What Marketing Taught Me About Change Management
When I moved from consumer marketing at a global beverage company to healthcare transformation, my colleagues assumed I was changing careers entirely. They were wrong.
I was applying the same skills to a different audience.
In marketing, I learned to understand what makes people choose. What shifts perception. What moves someone from awareness to consideration to action. What builds loyalty that persists even when competitors offer something shinier.
In change management, I discovered these same dynamics at work—just with employees instead of consumers, and systems instead of products.
The Parallels Are Striking
In marketing, we create customer personas to understand our audience. In change management, we create stakeholder profiles. The underlying question is identical: Who are these people, what do they care about, and what barriers stand between them and the behaviour we're seeking?
In marketing, we map customer journeys from awareness to purchase to advocacy. In change management, we map adoption journeys from awareness to knowledge to ability to reinforcement. The progression is the same—we're just calling it different names.

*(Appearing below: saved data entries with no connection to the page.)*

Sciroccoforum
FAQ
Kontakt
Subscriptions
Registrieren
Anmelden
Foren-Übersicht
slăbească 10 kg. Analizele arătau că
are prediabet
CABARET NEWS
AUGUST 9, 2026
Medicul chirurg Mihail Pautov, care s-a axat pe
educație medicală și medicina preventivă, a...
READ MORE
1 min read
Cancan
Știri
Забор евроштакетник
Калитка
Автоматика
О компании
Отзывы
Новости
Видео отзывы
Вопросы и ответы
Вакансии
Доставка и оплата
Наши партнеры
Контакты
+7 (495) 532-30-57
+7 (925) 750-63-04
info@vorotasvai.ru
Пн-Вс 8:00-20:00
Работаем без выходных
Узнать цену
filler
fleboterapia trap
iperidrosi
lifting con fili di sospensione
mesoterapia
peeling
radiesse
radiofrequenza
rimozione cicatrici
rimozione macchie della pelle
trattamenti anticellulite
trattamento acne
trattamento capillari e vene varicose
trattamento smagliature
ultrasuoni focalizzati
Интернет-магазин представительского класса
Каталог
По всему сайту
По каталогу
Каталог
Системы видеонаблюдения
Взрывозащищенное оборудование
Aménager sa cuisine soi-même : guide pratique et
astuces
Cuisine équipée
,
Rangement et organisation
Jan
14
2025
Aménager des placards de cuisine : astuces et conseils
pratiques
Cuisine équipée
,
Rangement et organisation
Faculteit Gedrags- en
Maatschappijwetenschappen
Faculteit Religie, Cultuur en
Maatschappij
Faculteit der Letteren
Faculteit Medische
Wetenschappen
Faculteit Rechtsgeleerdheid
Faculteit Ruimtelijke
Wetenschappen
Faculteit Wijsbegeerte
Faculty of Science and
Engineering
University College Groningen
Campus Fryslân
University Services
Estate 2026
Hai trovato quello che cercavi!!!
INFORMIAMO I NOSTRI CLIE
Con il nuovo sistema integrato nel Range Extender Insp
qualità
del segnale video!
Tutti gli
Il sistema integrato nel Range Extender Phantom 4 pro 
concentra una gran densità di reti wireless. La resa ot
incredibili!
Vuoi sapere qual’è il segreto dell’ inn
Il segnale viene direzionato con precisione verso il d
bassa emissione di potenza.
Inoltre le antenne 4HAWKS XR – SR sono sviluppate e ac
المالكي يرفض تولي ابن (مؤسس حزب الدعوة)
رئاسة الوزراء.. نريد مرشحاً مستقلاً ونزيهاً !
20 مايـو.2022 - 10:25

In marketing, we craft messages that resonate with specific segments. In change management, we design communications for different stakeholder groups. Same craft, different context.
What Marketing Does Better
Marketing has a few advantages that change management would do well to adopt.
First, marketing takes creativity seriously. The best marketing doesn't just inform—it moves people emotionally. Too much change management communication reads like a policy memo when it should read like a compelling story.
Second, marketing obsesses over the competition. What else is vying for your customer's attention and wallet? Change management often ignores this question, but employees absolutely have competing priorities. The old way of doing things is a competitor. Doing nothing is a competitor.
Third, marketing measures everything. Click rates, conversion rates, brand lift, purchase intent. Change management often settles for completion metrics—training attendance, communication sent—rather than actual behaviour change.
What Change Management Does Better
But change management has its own strengths that marketers would benefit from.
Change management takes resistance seriously as data, not just an obstacle. When employees resist, there's usually a reason worth understanding. Marketing can be too quick to dismiss objections rather than learn from them.
Change management thinks in systems. It considers sponsors, middle managers, front-line employees, and how they interact. Marketing can be overly focused on the end consumer without considering the broader ecosystem.
Change management focuses on sustainability. It asks not just "did they try it?" but "are they still doing it six months later?" Marketing can declare victory too early.
The Synthesis
The best transformation work combines both disciplines. It brings marketing's creativity and measurement rigour to internal audiences. It brings change management's systemic thinking and sustainability focus to external audiences.
At Syd Digi, this synthesis is our foundation. We don't choose between marketing and change management—we practice both, because human behaviour is human behaviour regardless of whether the person is a customer or an employee.